RMIT Vietnam NewsParis of the East

Paris of the East

Monday, October 15, 2012 - 17:57
RMIT Vietnam's newest international residents enjoy breakfast on Saigon South campus

It’s a long way from the boulevards of Paris to the bustling streets of Ho Chi Minh City, but for a group of RMIT University Vietnam’s newest exchange students it was an opportunity they could not pass up.

Arthur Delbosco, Arnaud Ruyant, Maxime Nguyen, Raphael Chevalier, Marie-Camille Feuga and Charlie Pruvost are all students at ESG Management School in Paris, but they will be spending the next two semesters at RMIT Unviersity Vietnam taking courses in Business, Accountancy and Professional Communication.

“Leaving France to move to Saigon was my first goal when I knew it was possible,” Delbosco says, “Though it’s never easy to make such a decision, being so far away from home and family, especially when you are going to a country that you know little about.”

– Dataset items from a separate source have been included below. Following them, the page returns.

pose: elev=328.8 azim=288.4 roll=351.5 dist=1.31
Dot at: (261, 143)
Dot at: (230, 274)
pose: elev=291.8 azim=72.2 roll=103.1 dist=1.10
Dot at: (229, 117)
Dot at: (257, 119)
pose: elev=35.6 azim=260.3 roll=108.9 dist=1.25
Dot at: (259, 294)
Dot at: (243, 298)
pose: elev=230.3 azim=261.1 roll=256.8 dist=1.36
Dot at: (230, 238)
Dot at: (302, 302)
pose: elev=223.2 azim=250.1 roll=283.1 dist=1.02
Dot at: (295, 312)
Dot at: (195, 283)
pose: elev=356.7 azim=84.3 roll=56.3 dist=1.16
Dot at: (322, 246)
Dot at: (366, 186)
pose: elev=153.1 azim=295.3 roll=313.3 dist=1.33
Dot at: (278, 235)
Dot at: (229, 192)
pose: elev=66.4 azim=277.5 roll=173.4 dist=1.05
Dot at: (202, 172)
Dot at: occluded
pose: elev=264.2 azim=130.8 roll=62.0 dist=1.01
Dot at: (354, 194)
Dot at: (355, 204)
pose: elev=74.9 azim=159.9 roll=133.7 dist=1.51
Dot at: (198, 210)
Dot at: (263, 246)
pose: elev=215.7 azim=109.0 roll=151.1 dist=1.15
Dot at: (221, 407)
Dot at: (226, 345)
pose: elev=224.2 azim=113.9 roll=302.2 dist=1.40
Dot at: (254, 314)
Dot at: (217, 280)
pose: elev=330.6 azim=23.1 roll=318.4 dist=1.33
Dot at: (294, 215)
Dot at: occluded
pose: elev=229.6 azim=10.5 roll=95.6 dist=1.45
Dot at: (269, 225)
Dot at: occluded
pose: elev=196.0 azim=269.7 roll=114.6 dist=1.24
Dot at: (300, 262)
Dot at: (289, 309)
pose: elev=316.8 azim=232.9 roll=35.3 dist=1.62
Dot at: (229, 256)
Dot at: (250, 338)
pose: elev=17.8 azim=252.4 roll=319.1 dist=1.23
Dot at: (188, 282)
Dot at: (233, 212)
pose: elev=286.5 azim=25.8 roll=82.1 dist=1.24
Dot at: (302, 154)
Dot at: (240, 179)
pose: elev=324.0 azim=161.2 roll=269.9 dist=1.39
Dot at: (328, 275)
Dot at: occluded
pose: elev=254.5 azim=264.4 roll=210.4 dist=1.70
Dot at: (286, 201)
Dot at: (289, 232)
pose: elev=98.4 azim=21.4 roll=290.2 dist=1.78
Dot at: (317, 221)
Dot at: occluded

“Having been in Saigon for two months now, I can say that I made the right decision. The whole experience so far has been absolutely amazing. I’ve always been excited to know more about Asian culture, and Vietnam is no doubt a good place to start.”

Arriving in Ho Chi Minh City in early September, the intrepid students quickly started exploring the country by embarking on a number of tours of the city, Mekong Delta and other excursions arranged by the University as part of the exchange program.

Pruvost says he particularly enjoyed the city tour. “We had lots of fun competing in a bargaining competition at Ben Thanh market, which gave us not only bargaining experience but also some nice souvenirs to bring back home.”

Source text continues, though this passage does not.